This week in Jerusalem 463365

Peggy Cidor's round-up of city affairs.

City councilman Rami Levy (left) with Mayor Nir Barkat (photo credit: MARC ISRAEL SELLEM)
City councilman Rami Levy (left) with Mayor Nir Barkat
(photo credit: MARC ISRAEL SELLEM)
Warning you
Threats addressed to the Jerusalem Rape Crisis Center team were sent to employees’ private email accounts last week.
Among other things, the counselors and psychologists working at the center were accused of causing the deterioration in the medical and psychological condition of convicted former president Moshe Katsav. One threat particularly alarming the team said that they should all be beheaded. The police were alerted and opened an investigation.
Neighbors
While we often criticize city council members and proceedings, here for a change is a nice story to tell.
City council member Rami Levy, a member of Mayor Nir Barkat’s Jerusalem Will Succeed list, has offered “asylum” to council colleague Yossi Daitch from the United Torah Judaism list – whose Safra Square office has been rendered unusable due to extensive renovations.
True, not all sources at Safra Square are happy about the remodeling work – some say it is not necessary – but the neighborly relationship between the office residents and their representatives is helping to foster a positive atmosphere.
Apparently Daitch is not alone in needing to upgrade his environment; Deputy Mayor Hagit Moshe also decided to renovate her office. Moshe, who joined the city council just a few months ago, inherited two tiny rooms that served the director of the education administration – a space not ideally suited to the needs of a deputy mayor.
While Moshe agreed to manage temporarily with an alternative small room, Daitch – brotherhood between men? – was invited to use Levy’s large office.
City hall students
The municipality is a big employer of students. Shifts at the 106 call center and other duties that require flexible working hours are a good opportunity for students.
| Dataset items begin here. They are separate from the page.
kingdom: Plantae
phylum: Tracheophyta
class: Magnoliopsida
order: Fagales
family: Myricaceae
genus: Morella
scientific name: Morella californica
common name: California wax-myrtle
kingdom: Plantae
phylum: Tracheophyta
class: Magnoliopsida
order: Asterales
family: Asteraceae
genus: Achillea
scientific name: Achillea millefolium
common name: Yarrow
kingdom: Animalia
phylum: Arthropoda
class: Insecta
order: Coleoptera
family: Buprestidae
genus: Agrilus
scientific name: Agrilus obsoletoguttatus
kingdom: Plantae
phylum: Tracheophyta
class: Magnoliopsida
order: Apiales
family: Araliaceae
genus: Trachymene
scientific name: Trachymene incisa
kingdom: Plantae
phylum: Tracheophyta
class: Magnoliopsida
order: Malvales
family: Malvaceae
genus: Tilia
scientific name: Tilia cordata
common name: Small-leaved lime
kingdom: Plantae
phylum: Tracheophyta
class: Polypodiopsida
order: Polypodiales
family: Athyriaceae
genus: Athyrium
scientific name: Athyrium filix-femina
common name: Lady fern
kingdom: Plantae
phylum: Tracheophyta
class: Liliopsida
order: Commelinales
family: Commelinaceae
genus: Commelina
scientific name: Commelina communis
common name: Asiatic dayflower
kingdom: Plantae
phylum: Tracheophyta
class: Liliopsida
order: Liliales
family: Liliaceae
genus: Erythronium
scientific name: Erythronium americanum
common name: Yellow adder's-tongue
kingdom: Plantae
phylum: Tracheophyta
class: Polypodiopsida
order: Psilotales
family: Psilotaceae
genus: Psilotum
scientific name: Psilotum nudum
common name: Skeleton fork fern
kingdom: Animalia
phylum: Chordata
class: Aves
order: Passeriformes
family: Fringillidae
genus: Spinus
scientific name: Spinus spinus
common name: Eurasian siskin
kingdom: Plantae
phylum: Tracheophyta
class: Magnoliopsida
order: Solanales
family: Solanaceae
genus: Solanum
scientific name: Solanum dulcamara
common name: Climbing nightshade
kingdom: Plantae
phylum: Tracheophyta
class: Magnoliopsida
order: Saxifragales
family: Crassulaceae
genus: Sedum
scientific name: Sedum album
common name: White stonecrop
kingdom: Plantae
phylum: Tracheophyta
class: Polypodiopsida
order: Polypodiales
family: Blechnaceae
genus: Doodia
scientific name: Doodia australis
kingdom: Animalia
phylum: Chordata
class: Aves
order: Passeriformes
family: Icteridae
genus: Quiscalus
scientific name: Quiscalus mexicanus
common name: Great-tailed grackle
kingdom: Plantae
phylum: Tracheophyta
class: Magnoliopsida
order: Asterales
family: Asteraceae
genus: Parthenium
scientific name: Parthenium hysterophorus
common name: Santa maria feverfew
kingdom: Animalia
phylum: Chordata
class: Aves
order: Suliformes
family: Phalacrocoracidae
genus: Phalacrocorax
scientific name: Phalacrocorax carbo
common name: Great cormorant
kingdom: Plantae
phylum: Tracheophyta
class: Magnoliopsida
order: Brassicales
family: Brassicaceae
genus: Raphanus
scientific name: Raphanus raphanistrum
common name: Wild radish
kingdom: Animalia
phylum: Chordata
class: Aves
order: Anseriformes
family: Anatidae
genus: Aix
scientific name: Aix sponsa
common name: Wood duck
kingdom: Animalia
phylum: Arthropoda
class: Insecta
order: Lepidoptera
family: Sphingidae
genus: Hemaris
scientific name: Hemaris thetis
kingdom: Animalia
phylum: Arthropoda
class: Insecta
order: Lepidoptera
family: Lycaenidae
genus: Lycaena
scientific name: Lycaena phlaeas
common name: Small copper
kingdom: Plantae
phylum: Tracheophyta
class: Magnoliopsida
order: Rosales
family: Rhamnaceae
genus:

According to figures from city hall, no fewer than 200 students are employed by the city, but it does not offer particularly good conditions. For example, students working in one department of city hall are not allowed to present their candidacy for tenders for other positions, regardless of the fact that they have developed relevant skills and knowledge in the positions they have already held.
Attempts to resolve this problem have yet to succeed, but since last week there a new factor: The students employed by the municipality have decided to organize a committee to represent them and protect their rights.
Senior center or mall?
The district planning and construction committee has approved 500 parking spots and a modern home for seniors instead of the plan to enlarge Malha Mall by 40,000 square meters, which was sought by the mall’s owners. Malha is considered one of the most successful and profitable malls, not only in the region but in Israel as a whole.
The local planning and construction committee had approved only an 8,000-sq.m. added area, but last Thursday, the district committee reduced even that, approving only an 1,800-sq.m. addition. The rest of the area will serve as a large, modern home for seniors.
Successful Jeru-Shalem
What began about five years ago as an attempt to reach out to Jewish communities abroad, to present Jerusalem as more open and tolerant than its image, has attained impressive success. The crowdfunding campaign launched by the Jeru- Shalem forum quickly reached its goal of NIS 50,000 – the sum that will enable the forum to continue its activities across the city.
Jeru-Shalem organizes community and family activities for all residents, religious and secular, in a number of neighborhoods.
These activities are not budgeted by the municipality because they are scheduled on Shabbat – although many of them are appropriate for religious people – and therefore required the public’s support.
Making sacrifices
The Temple Institute, located in the Old City’s Jewish Quarter, is opening a school to train Levitical priests to serve in the future Temple, to be rebuilt upon the coming of the Messiah.
Courses will start this year.
The organization has run pilot programs over the past few years and is now embarking on a mission to teach kohanim all of the practical skills required to serve in the coming third Temple.
The curriculum at the Netzer Hakodesh school will include courses on the Temple service, theory and practice, and the role and application of modern technology in the Temple.
Course include “The Sacred Temple Vessels – Aspects of Engineering and Design,” and “The Mathematics of the Holy Temple.”
“At a time when the world is plagued with terrorism and uncertainty, we embark on this project with full faith that one day the Holy Temple will finally be rebuilt and the priestly service reinstated, ushering in an unparalleled era of peace and harmony among all of mankind,” said the institute’s international director Rabbi Chaim Richman.